Your Body Has A Point of View
Your body has a point of view.
Our bodies are constantly taking in information from our environment while simultaneously relaying information to us in the form of feelings, desires, and physical symptoms. I don’t know If you’re anything like me, but if you are, you may have at some point been guilty of divorcing yourself from KNOWING and LISTENING to your body. For a long time, I knew how to criticize my body, to push my body, to punish my body, to manipulate my body, to fret over my body. But to listen to my body? If anything I was more like a head floating above a body.
After years of attempting to force my body into a state of health through lots of aggressive dieting and supplementation, consultations with practitioners of various modalities, body shaming and generally fighting myself under the guise of fighting symptoms, (undiagnosed autoimmune disease, cystic acne, severe anxiety and panic attacks, depression, and extreme fatigue), I was at the end of my rope and didn’t know what else to do, so I surrendered. My habitual ways of relating to my body weren’t working. I was at war, and losing. I decided to ease up. To love and accept myself as I was (even though at that time cystic acne, was wreaking havoc on my self-esteem and filling me with shame).
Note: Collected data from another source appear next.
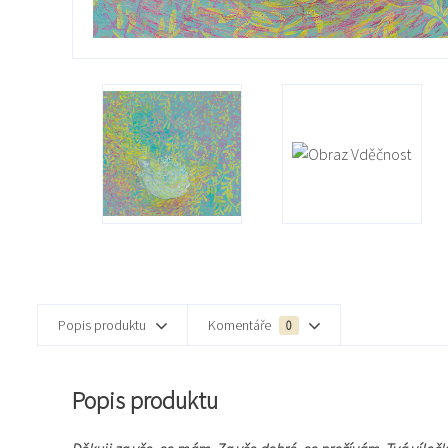
Popis produktu
Komentáře
0
Popis produktu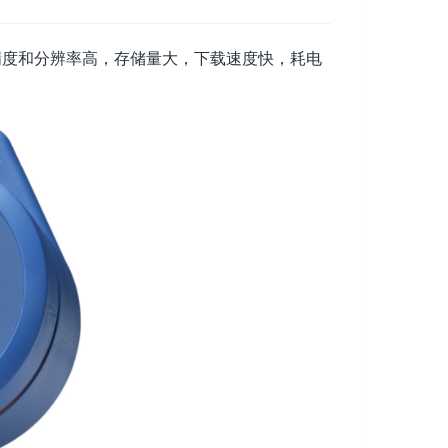
精度和分辨率高，存储量大，下载速度快，耗电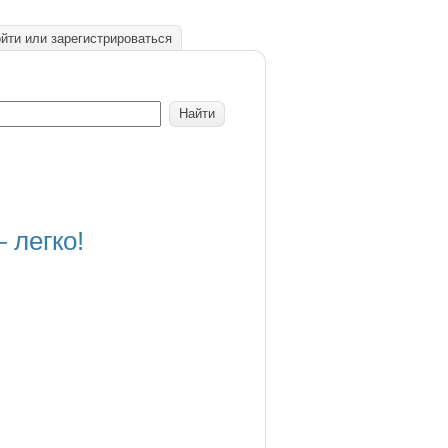
йти или зарегистрироваться
 легко!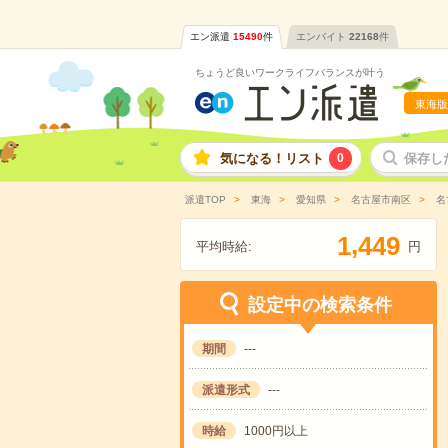
エン派遣
15490
件
エンバイト
22168
件
ちょうど良いワークライフバランスが叶う
東海版
気になる！リスト
0
保存し
派遣TOP
東海
愛知県
名古屋市南区
名
,
1
4
4
9
平均時給:
円
設定中の検索条件
期間
---
派遣形式
---
時給
1000円以上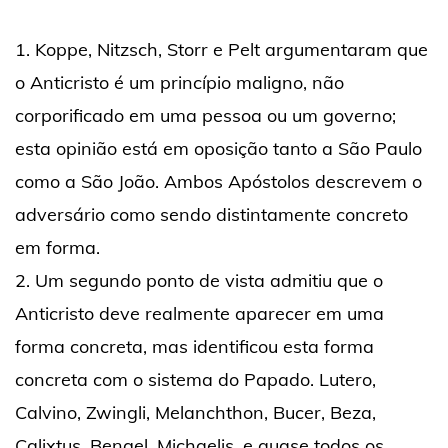
1. Koppe, Nitzsch, Storr e Pelt argumentaram que
o Anticristo é um princípio maligno, não
corporificado em uma pessoa ou um governo;
esta opinião está em oposição tanto a São Paulo
como a São João. Ambos Apóstolos descrevem o
adversário como sendo distintamente concreto
em forma.
2. Um segundo ponto de vista admitiu que o
Anticristo deve realmente aparecer em uma
forma concreta, mas identificou esta forma
concreta com o sistema do Papado. Lutero,
Calvino, Zwingli, Melanchthon, Bucer, Beza,
Calixtus, Bengel, Michaelis, e quase todos os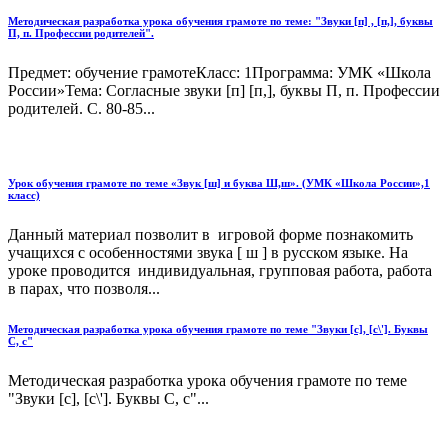
Методическая разработка урока обучения грамоте по теме: "Звуки [п] , [п,], буквы
П, п. Профессии родителей".
Предмет: обучение грамотеКласс: 1Программа: УМК «Школа
России»Тема: Согласные звуки [п] [п,], буквы П, п. Профессии
родителей. С. 80-85...
Урок обучения грамоте по теме «Звук [ш] и буква Ш,ш». (УМК «Школа России»,1
класс)
Данный материал позволит в игровой форме познакомить
учащихся с особенностями звука [ ш ] в русском языке. На
уроке проводится индивидуальная, групповая работа, работа
в парах, что позволя...
Методическая разработка урока обучения грамоте по теме "Звуки [с], [с\']. Буквы
С, с"
Методическая разработка урока обучения грамоте по теме
"Звуки [с], [с\']. Буквы С, с"...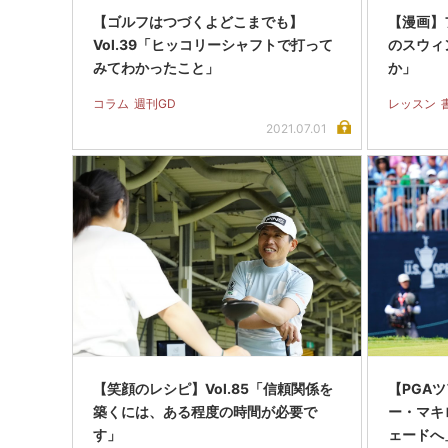
【ゴルフはつづくよどこまでも】
【漫画】フ
Vol.39「ヒッコリーシャフトで打って
のスウィ
みてわかったこと」
か」
コラム
週刊GD
レッスン
2021.07.01
【笑顔のレシピ】Vol.85「信頼関係を
【PGAツ
築くには、ある程度の時間が必要で
ー・マキ
す」
ェードへ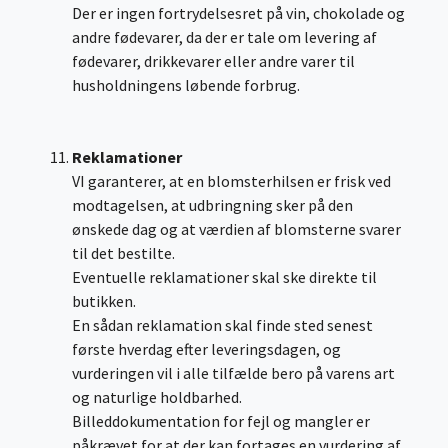
Der er ingen fortrydelsesret på vin, chokolade og
andre fødevarer, da der er tale om levering af
fødevarer, drikkevarer eller andre varer til
husholdningens løbende forbrug.
Reklamationer
VI garanterer, at en blomsterhilsen er frisk ved
modtagelsen, at udbringning sker på den
ønskede dag og at værdien af blomsterne svarer
til det bestilte.
Eventuelle reklamationer skal ske direkte til
butikken.
En sådan reklamation skal finde sted senest
første hverdag efter leveringsdagen, og
vurderingen vil i alle tilfælde bero på varens art
og naturlige holdbarhed.
Billeddokumentation for fejl og mangler er
påkrævet for at der kan fortages en vurdering af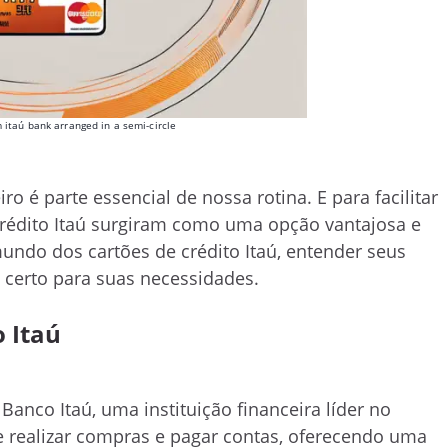
m itaú bank arranged in a semi-circle
é parte essencial de nossa rotina. E para facilitar
 crédito Itaú surgiram como uma opção vantajosa e
undo dos cartões de crédito Itaú, entender seus
 certo para suas necessidades.
 Itaú
Banco Itaú, uma instituição financeira líder no
de realizar compras e pagar contas, oferecendo uma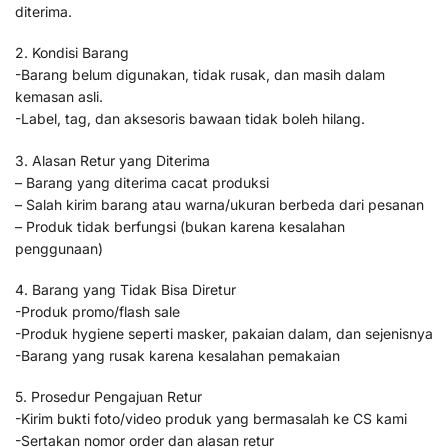
diterima.
2. Kondisi Barang
-Barang belum digunakan, tidak rusak, dan masih dalam
kemasan asli.
-Label, tag, dan aksesoris bawaan tidak boleh hilang.
3. Alasan Retur yang Diterima
– Barang yang diterima cacat produksi
– Salah kirim barang atau warna/ukuran berbeda dari pesanan
– Produk tidak berfungsi (bukan karena kesalahan
penggunaan)
4. Barang yang Tidak Bisa Diretur
-Produk promo/flash sale
-Produk hygiene seperti masker, pakaian dalam, dan sejenisnya
-Barang yang rusak karena kesalahan pemakaian
5. Prosedur Pengajuan Retur
-Kirim bukti foto/video produk yang bermasalah ke CS kami
-Sertakan nomor order dan alasan retur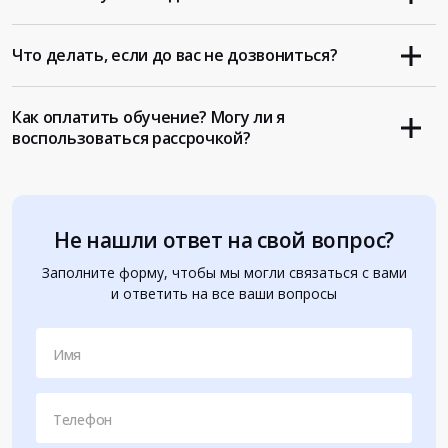
Что делать, если до вас не дозвониться?
Как оплатить обучение? Могу ли я
воспользоваться рассрочкой?
Не нашли ответ на свой вопрос?
Заполните форму, чтобы мы могли связаться с вами
и ответить на все ваши вопросы
Имя
Телефон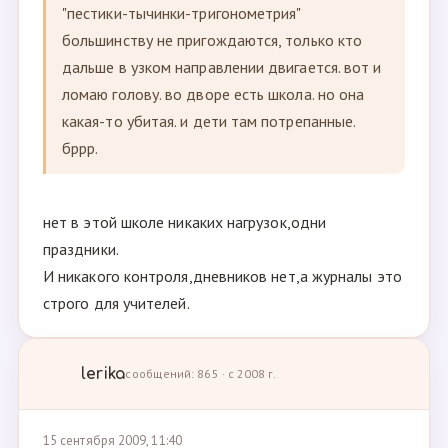
"пестики-тычинки-тригонометрия"
большинству не пригождаются, только кто
дальше в узком направлении двигается. вот и
ломаю голову. во дворе есть школа. но она
какая-то убитая. и дети там потрепанные.
бррр.
нет в этой школе никаких нагрузок,одни
праздники.
И никакого контроля,дневников нет,а журналы это
строго для учителей.
lerika
сообщений: 865 · с 2008 г.
15 сентября 2009, 11:40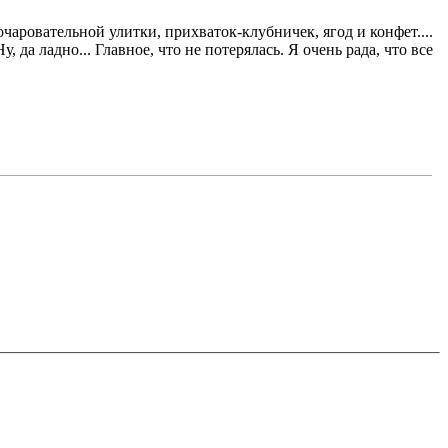
чаровательной улитки, прихваток-клубничек, ягод и конфет....
 да ладно... Главное, что не потерялась. Я очень рада, что все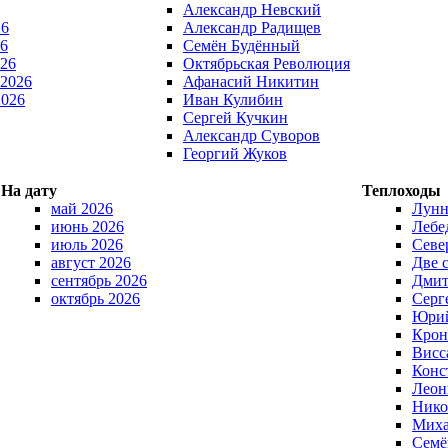
Александр Невский
26
Александр Радищев
6
Семён Будённый
026
Октябрьская Революция
 2026
Афанасий Никитин
2026
Иван Кулибин
Сергей Кучкин
Александр Суворов
Георгий Жуков
На дату
Теплоходы
май 2026
Лунн
июнь 2026
Лебе
июль 2026
Севе
август 2026
Две 
сентябрь 2026
Дмит
октябрь 2026
Серг
Юрий
Крон
Висс
Конс
Леон
Нико
Миха
Семё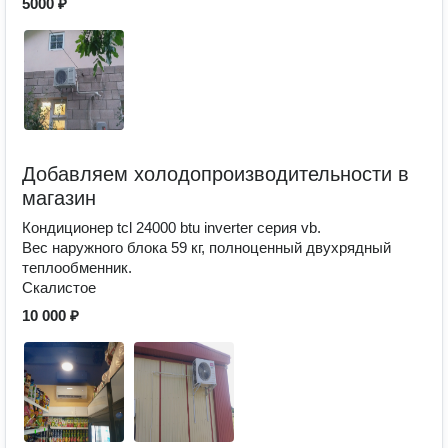
5000 ₽
Добавляем холодопроизводительности в
магазин
Кондиционер tcl 24000 btu inverter серия vb.
Вес наружного блока 59 кг, полноценный двухрядный
теплообменник.
Скалистое
10 000 ₽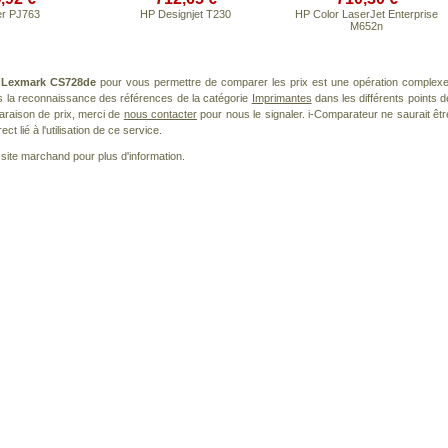
er PJ763
HP Designjet T230
HP Color LaserJet Enterprise
M652n
t
Lexmark CS728de
pour vous permettre de comparer les prix est une opération complexe
s la reconnaissance des références de la catégorie
Imprimantes
dans les différents points d
araison de prix, merci de
nous contacter
pour nous le signaler. i-Comparateur ne saurait êtr
 lié à l'utilisation de ce service.
le site marchand pour plus d'information.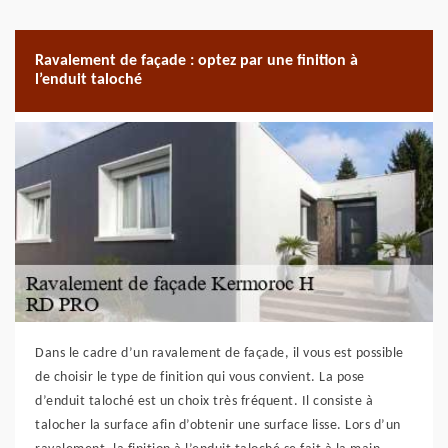
Ravalement de façade : optez par une finition à
l’enduit taloché
Dans le cadre d’un ravalement de façade, il vous est possible
de choisir le type de finition qui vous convient. La pose
d’enduit taloché est un choix très fréquent. Il consiste à
talocher la surface afin d’obtenir une surface lisse. Lors d’un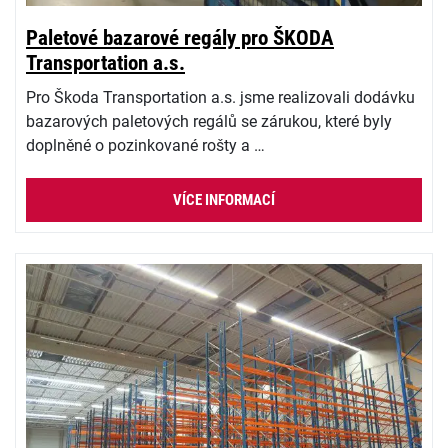
Paletové bazarové regály pro ŠKODA
Transportation a.s.
Pro Škoda Transportation a.s. jsme realizovali dodávku
bazarových paletových regálů se zárukou, které byly
doplněné o pozinkované rošty a …
VÍCE INFORMACÍ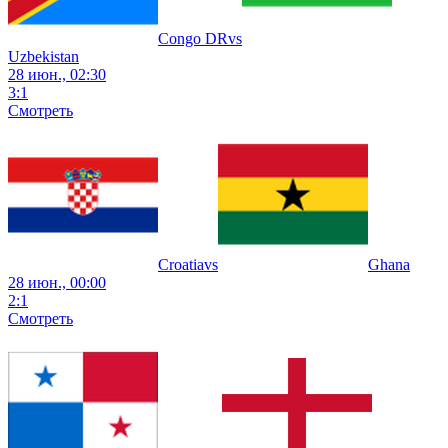
Congo DR
vs
Uzbekistan
28 июн., 02:30
3
:
1
Смотреть
Croatia
vs
Ghana
28 июн., 00:00
2
:
1
Смотреть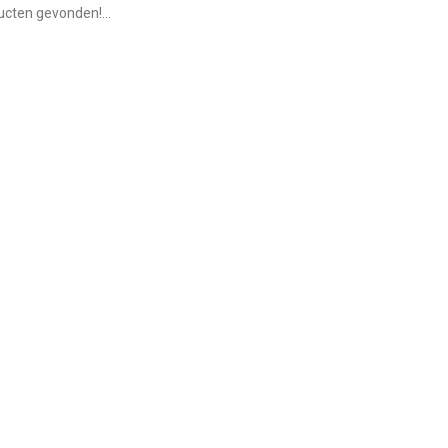
cten gevonden!...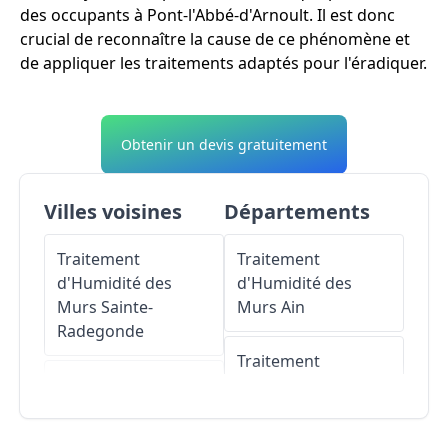
des occupants à Pont-l'Abbé-d'Arnoult. Il est donc
crucial de reconnaître la cause de ce phénomène et
de appliquer les traitements adaptés pour l'éradiquer.
Obtenir un devis gratuitement
Villes voisines
Départements
Traitement
Traitement
d'Humidité des
d'Humidité des
Murs
Sainte-
Murs
Ain
Radegonde
Traitement
Traitement
d'Humidité des
d'Humidité des
Murs
Aisne
Murs
Champagne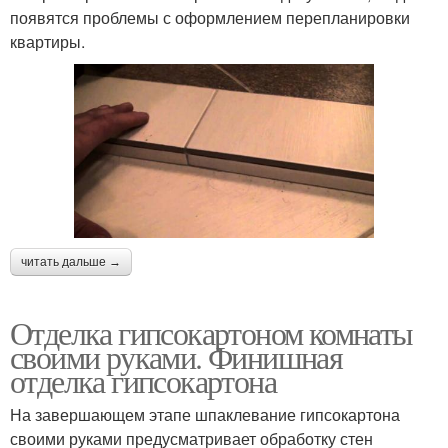
появятся проблемы с оформлением перепланировки
квартиры.
читать дальше →
Отделка гипсокартоном комнаты
своими руками. Финишная
отделка гипсокартона
На завершающем этапе шпаклевание гипсокартона
своими руками предусматривает обработку стен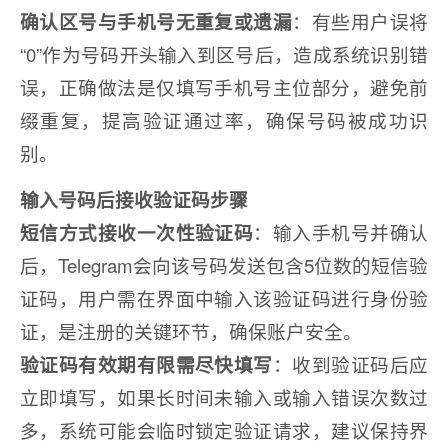
确认区号与手机号无重复或遗漏
：有些用户误将
“0”作为号码开头输入到区号后，造成系统识别错
误，正确做法是仅填写手机号主位部分，避免前
缀重复，提高验证通过率，确保号码被成功识
别。
输入号码后接收验证码步骤
短信方式接收一次性验证码
：输入手机号并确认
后，Telegram会向该号码发送包含5位数的短信验
证码，用户需在界面中输入该验证码进行身份验
证，是注册的关键环节，确保账户安全。
验证码有效期有限需尽快填写
：收到验证码后应
立即填写，如果长时间未输入或输入错误次数过
多，系统可能会临时锁定验证请求，建议保持界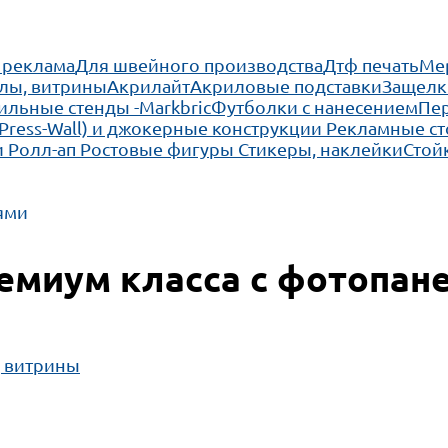
 реклама
Для швейного производства
Дтф печать
Ме
лы, витрины
Акрилайт
Акриловые подставки
Защелк
льные стенды -Markbric
Футболки с нанесением
Пе
(Press-Wall) и джокерные конструкции
Рекламные ст
 Ролл-ап
Ростовые фигуры
Стикеры, наклейки
Стой
ями
ремиум класса с фотопан
, витрины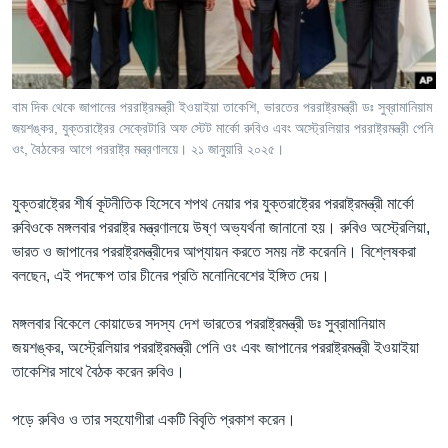
Learning English
FOLLOW US
বাম দিক থেকে জাপানের পররাষ্ট্রমন্ত্রী ইওয়াইয়া তাকেশি, ভারতের পররাষ্ট্রমন্ত্রী ডঃ সুব্রামানিয়াম
জয়শঙ্কর, যুক্তরাষ্ট্রের সেক্রেটারি অফ স্টেট মার্কো রুবিও এবং অস্ট্রেলিয়ার পররাষ্ট্রমন্ত্রী পেনি
ওং, বৈঠকের আগে পররাষ্ট্র মন্ত্রণালয়ে। ২১ জানুয়ারি ২০২৫।
অন্য ভাষায় ওয়েব সাইট
যুক্তরাষ্ট্রের শীর্ষ কূটনীতিক হিসেবে শপথ নেয়ার পর যুক্তরাষ্ট্রের পররাষ্ট্রমন্ত্রী মার্কো
রুবিওকে মঙ্গলবার পররাষ্ট্র মন্ত্রণালয়ে উষ্ণ অভ্যর্থনা জানানো হয়। রুবিও অস্ট্রেলিয়া,
ভারত ও জাপানের পররাষ্ট্রমন্ত্রীদের আপ্যায়ন করতে সময় নষ্ট করেননি। বিশ্লেষকরা
বলছেন, এই পদক্ষেপ তার চীনের প্রতি মনোনিবেশের ইঙ্গিত দেয়।
মঙ্গলবার বিকেলে কোয়াডের সদস্য দেশ ভারতের পররাষ্ট্রমন্ত্রী ডঃ সুব্রামানিয়াম
জয়শঙ্কর, অস্ট্রেলিয়ার পররাষ্ট্রমন্ত্রী পেনি ওং এবং জাপানের পররাষ্ট্রমন্ত্রী ইওয়াইয়া
তাকেশির সাথে বৈঠক করেন রুবিও।
পড়ে রুবিও ও তার সহযোগীরা একটি বিবৃতি প্রকাশ করেন।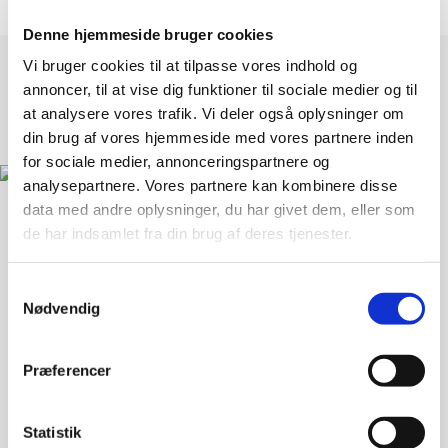
Denne hjemmeside bruger cookies
Vi bruger cookies til at tilpasse vores indhold og
annoncer, til at vise dig funktioner til sociale medier og til
at analysere vores trafik. Vi deler også oplysninger om
din brug af vores hjemmeside med vores partnere inden
for sociale medier, annonceringspartnere og
analysepartnere. Vores partnere kan kombinere disse
data med andre oplysninger, du har givet dem, eller som
de har indsamlet fra din brug af deres tjenester.
Landsforeningen Liv&Død
Bispebjerg Torv 16 St. TV
Samtykkevalg
Nødvendig
2400 København NV
33 36 49 70
Præferencer
info@livogdoed.dk
CVR: 25441397 (Landsforeningen Liv&Død - Dansk
Statistik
Easing up, was a revelation. The idea that I could nurture and nourish myself, that I could be gentle with myself felt like a balm that my soul needed. It had never occurred to me that there was a path, a way to exist in the world, that was peaceful. I didn’t have to perpetually be at odds with myself. To always be critiquing and criticizing and finding all the ways that my body was a disappointment and a source of pain.
Now, I could lie and tell you that these days I never struggle with body shame or trying to control my life and health through food, or that I don’t experience feelings of desperation when my autoimmune symptoms flair. The reality is that those things come and go but, that first act of surrender was an entry point to a different kind of relationship with my body that only gets stronger and more trust-filled over time. Instead of shaming myself when something doesn’t feel right, I’ve learned to ask, ”What is it that you’re trying to tell me?” and “How can I support you?” Then, to the best of my ability, I take steps to respond from love, instead of from fear or a sense of hopelessness or lack.
Your body is not your enemy. Your body is your ally. Your body is working for you, not against you. So be gentle with yourself. Be gentle with your body. Your body deserves to be cared for, loved, held. It deserves to be listened to. It has it’s own point of view.